Yiğit'in endişeli gözleri, Kenan'ın üzerinde kalırken kanayan kolunu görmesi uzun sürmedi. "Abi?" dedi, oldukça endişeli bir sesle. 

"Bir şey yok, tamam." diyerek onu hemen yanıtladı ve arabanın kapısını açıp beni resmen içine tıktı. Ben, hâlâ olayın etkisindeyken Kenan'ın, korumalarına yağdırdığı emirleri de boğuk bir şekilde duyabiliyordum. 

Başımı, dışarı doğru çevirip etrafa baktığımda mekandan çıkan bir sürü endişeli insanla karşılaşmıştım. Dikkatimi dağıtan şey, Kenan'ın arabanın içine doğru eğilmesi olurken anında bakışlarımı ona çevirdim. 

"Arabanın anahtarını ver." dedi, elini bana uzatırken. Gözlerim, yüzünde anlamsızca dolaşırken ne söylediğini anlamakta büyük bir güçlük çekiyordum. Hâlâ kulaklarım çınlıyor, elim ayağım titriyordu. 

"Maran!" diyerek bana bağırdığında onun kucağıma bıraktığı çantamı hızlıca açtım ve arabamın anahtarını aramaya koyuldum. Neyse ki bir kez daha bana öfkelenmesine neden olmayarak çabucak arabamın anahtarını bularak ona vermiştim. O da, anahtarı alarak Yiğit'e doğru fırlatmış ve hızlı hareketlerle arabaya binmişti. Sadece saniyeler içerisinde arabayı çalıştırıp bulunduğumuz caddeden çıktı. Üstelik bunu yaparken de neredeyse birkaç kişiyi ezecekti. 

Arkamızdan bir sürü küfür edilirken Kenan'ın da pek umrunda olduğu söylenemezdi. Gözlerim bir kez daha koluna kaydığında ona doğru yaklaştım ve parmaklarımın ucunu, koluna dokundurdum. 

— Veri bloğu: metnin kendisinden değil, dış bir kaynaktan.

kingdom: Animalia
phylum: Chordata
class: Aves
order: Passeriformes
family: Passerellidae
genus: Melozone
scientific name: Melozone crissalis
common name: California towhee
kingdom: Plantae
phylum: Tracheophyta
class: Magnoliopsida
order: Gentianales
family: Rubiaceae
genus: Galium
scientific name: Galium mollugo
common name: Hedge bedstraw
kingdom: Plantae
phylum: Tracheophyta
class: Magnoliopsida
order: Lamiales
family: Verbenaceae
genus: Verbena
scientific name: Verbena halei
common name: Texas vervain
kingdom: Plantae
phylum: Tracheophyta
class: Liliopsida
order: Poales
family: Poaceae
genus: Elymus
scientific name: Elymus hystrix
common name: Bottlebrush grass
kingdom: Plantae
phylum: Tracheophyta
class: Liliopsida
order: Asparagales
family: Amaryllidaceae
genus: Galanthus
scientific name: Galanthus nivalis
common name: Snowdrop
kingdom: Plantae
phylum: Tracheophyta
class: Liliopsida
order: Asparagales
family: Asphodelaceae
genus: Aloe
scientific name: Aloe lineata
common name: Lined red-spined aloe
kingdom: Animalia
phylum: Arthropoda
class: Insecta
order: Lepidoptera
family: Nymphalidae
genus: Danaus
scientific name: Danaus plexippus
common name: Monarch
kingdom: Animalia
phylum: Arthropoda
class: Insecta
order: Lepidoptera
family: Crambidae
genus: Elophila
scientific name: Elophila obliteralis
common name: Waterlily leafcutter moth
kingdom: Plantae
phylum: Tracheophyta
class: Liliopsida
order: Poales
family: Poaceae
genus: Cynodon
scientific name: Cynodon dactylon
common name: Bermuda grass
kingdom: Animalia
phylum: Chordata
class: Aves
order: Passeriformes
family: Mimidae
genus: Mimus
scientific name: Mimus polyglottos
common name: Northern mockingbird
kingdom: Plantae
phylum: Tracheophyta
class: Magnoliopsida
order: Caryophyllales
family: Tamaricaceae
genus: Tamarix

"Hastaneye gitmeliyiz." Cıkladı.

"Gitmeyeceğiz." Kaşlarım çatıldı.

"Saçmalama Kenan. Çok kanıyor gitmemiz lazım." Gözlerini yoldan ayırıp bana çevirdi fakat bu çok uzun sürmedi ve tekrar yola döndü.

"Kendi silahınla vurulmak deyimini çok iyi anlıyorum şu an." Çatık kaşlarım altındaki bakışlarım ona döndüğünde elimi ona doğru kaldırdım.